Marblehead public safety officials suspect someone intentionally ignited the fire that spread to several large piles of yard waste at the transfer station off Woodfin Terrace Aug. 1. Officials estimate the hours-long response and overnight cleanup cost $65,000.
“It is suspected that the fire was set,” Fire Chief Jason Gilliland told the Marblehead News, adding that Sgt. Sean Brady and Capt. Eric Ridge are conducting the criminal] investigation.
Gilliland said the fire had already spread to multiple piles of yard waste by the time firefighters arrived on scene, which he immediately found suspicious.
“I just find it hard to believe it went from this pile, to that pile, to that pile,” he said as firefighters put water on the blaze. “Usually, they start inside the pile, not outside the pile.”
Marblehead Public Health Director Andrew Petty said no security cameras were monitoring the yard-waste area directly on Aug. 1, but he noted a plan to install cameras had been in the works, even before the blaze.
“Cameras will be installed,” Petty said.
The piles – leaves, saw dust, wood chips, tree stumps and branches during a heat wave – were ready-made for an inferno.
While no one was injured, the fire’s intensity broke windows at an abutting industrial complex. It also spread to the dry grass that frames the yard-waste areas. Smoke engulfed the surrounding area and billowed across Salem Sound.
Once firefighters got the blaze under control, the response transitioned to monitoring hot spots, putting water on small fires as they broke out and separating piles. Workers from the Marblehead Department of Public Works were called in to assist by breaking up the yard-waste piles using front-end loaders.
Petty and Gilliland jointly decided to contract Mayer Tree Service to truck in even more heavy equipment, including an industrial wood chipper.

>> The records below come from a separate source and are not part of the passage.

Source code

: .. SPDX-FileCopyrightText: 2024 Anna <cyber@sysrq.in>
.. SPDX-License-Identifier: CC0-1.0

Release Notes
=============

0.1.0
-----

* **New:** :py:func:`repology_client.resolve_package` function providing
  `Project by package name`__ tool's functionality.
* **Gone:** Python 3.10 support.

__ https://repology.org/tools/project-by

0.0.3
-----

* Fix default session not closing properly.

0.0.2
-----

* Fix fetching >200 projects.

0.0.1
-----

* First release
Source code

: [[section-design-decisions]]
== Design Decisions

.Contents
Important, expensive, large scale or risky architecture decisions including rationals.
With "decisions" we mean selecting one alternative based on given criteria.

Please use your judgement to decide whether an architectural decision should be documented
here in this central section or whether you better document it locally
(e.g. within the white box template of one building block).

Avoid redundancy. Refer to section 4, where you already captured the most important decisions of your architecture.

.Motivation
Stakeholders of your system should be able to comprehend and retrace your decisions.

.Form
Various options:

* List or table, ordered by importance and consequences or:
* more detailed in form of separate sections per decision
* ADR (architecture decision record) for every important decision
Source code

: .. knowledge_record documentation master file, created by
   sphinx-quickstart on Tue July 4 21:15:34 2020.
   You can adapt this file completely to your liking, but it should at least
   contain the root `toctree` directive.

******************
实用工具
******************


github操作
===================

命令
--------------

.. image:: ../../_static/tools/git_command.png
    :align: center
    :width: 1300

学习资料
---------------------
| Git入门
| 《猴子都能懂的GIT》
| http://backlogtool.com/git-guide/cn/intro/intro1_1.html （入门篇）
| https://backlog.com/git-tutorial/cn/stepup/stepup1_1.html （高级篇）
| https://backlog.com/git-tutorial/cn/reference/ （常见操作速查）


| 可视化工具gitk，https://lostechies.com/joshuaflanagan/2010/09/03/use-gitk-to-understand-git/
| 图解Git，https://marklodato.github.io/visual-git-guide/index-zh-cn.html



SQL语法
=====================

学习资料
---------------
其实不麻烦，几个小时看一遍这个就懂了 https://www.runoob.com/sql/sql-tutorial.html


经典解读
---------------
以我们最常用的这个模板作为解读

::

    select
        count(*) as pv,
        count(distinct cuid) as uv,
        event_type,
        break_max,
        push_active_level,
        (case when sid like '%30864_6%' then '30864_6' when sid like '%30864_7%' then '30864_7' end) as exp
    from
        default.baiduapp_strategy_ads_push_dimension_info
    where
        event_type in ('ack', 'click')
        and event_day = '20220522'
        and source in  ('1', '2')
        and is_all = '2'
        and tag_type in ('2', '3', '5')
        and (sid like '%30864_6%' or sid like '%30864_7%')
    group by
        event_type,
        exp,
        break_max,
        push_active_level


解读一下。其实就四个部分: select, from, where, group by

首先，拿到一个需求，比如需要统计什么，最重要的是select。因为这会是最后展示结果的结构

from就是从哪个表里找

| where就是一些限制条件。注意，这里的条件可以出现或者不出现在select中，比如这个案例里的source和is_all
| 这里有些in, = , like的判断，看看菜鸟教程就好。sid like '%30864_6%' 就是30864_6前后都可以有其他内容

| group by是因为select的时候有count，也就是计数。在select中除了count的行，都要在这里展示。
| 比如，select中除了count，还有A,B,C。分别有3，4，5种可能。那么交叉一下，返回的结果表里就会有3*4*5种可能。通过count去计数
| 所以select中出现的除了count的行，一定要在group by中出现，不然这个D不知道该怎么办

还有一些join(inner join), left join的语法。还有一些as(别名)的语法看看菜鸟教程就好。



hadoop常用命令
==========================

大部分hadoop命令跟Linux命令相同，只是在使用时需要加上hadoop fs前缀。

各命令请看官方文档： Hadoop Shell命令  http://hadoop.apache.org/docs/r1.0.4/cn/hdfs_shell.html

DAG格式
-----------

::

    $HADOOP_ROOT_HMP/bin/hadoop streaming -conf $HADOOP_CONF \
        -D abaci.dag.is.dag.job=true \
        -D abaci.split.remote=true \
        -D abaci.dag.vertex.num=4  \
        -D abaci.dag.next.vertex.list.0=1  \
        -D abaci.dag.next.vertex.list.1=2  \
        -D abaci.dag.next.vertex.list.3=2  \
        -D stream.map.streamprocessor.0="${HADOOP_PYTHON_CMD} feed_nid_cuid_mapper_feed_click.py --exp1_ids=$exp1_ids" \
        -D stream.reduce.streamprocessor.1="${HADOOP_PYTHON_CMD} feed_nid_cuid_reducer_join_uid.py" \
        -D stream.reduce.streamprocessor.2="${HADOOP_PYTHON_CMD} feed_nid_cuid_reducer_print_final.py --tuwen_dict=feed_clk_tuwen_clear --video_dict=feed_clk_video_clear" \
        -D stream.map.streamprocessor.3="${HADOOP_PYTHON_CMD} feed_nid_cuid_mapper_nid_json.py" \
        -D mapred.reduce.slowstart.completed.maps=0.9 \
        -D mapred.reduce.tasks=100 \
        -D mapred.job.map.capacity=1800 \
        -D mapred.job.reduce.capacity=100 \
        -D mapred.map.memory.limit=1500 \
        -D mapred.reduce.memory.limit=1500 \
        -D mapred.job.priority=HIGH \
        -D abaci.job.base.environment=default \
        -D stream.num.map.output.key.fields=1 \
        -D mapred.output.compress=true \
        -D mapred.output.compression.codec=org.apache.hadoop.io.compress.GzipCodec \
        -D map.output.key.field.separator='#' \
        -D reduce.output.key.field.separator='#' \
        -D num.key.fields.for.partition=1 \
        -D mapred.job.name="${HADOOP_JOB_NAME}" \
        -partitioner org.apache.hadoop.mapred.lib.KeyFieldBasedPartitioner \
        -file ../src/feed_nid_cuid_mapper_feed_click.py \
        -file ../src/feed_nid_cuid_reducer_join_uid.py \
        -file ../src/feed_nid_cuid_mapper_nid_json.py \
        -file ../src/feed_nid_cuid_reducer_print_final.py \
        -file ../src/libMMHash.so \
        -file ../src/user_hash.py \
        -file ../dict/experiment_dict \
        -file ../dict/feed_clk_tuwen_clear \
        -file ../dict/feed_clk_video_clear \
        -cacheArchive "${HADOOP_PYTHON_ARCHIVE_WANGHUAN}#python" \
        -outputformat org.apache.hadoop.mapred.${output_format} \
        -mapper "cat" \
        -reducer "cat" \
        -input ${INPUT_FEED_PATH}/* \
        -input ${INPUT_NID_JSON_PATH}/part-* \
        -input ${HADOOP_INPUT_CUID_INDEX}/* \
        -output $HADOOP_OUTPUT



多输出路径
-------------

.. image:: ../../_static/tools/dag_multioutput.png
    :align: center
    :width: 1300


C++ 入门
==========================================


“They made it three-quarters of the way through the smoldering piles of brush and chips, before the feed belt on the tube grinder failed due to the extreme heat of the still-burning material,” Gilliland wrote in his incident report.
Petty said, “We were working all night long until 7 a.m. the next day,” noting that the transfer station remained closed on Tuesday but had opened back up by Wednesday.